Savez-vous, mes chers collègues, qu'à l'occasion du forum que Pierre Laffitte et moi-même avons ouvert en septembre dernier sur le site du Sénat pour permettre aux internautes d'enrichir la proposition de loi relative aux logiciels libres que nous avions déposée sur le bureau de notre Haute Assemblée voilà à peine trois mois, ce site a été consulté par 102 000 visiteurs ! Ce sont 1 403 contributions qui ont permis de modifier et de compléter notre texte d'origine.
Ces jours derniers, Pierre Laffitte et moi-même avons déposé une nouvelle proposition de loi concernant les logiciels libres qui tient compte des suggestions souvent très pertinentes des internautes. En allant sur le site Internet du Sénat, vous pourrez constater combien notre texte a été enrichi grâce à ce large débat.

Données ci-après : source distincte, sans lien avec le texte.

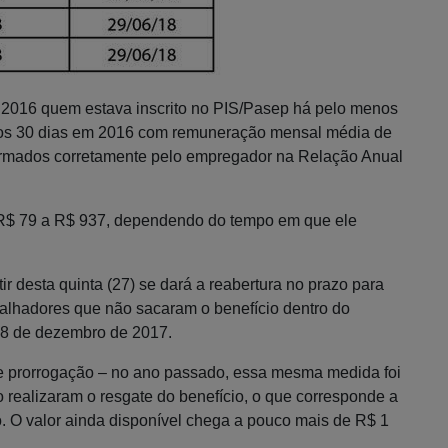
e 2016 quem estava inscrito no PIS/Pasep há pelo menos
nos 30 dias em 2016 com remuneração mensal média de
formados corretamente pelo empregador na Relação Anual
e R$ 79 a R$ 937, dependendo do tempo em que ele
r desta quinta (27) se dará a reabertura no prazo para
balhadores que não sacaram o benefício dentro do
 28 de dezembro de 2017.
e prorrogação – no ano passado, essa mesma medida foi
 realizaram o resgate do benefício, o que corresponde a
o. O valor ainda disponível chega a pouco mais de R$ 1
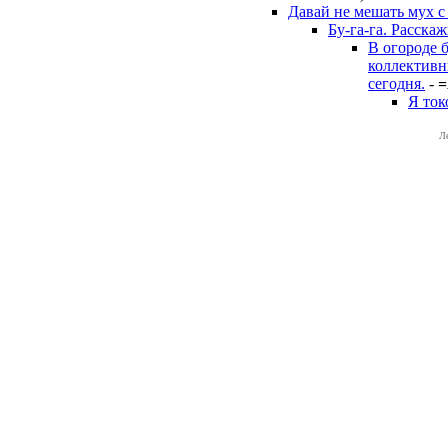
Давай не мешать мух с
Бу-га-га. Расска
В огороде б
коллективн
сегодня.
-
=
Я ток
Л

Le monde de l'internet est encore tout petit. Ce nombre de visiteurs n'est rien à côté du nombre de ceux qui pourraient consulter La Chaîne Parlementaire si nous savions la marier subtilement aux nouvelles technologies pour en faire une chaîne totalement interactive !
Cela donnerait, j'en ai la conviction, mes chers collègues, une nouvelle approche du débat parlementaire. C'est bien dans ce sens que le groupe du RPR apportera son total soutien à cette chaîne parlementaire. (Applaudissements.)
M. le président. Personne ne demande plus la parole ?...
La discussion générale est close.
Nous passons à la discussion des articles.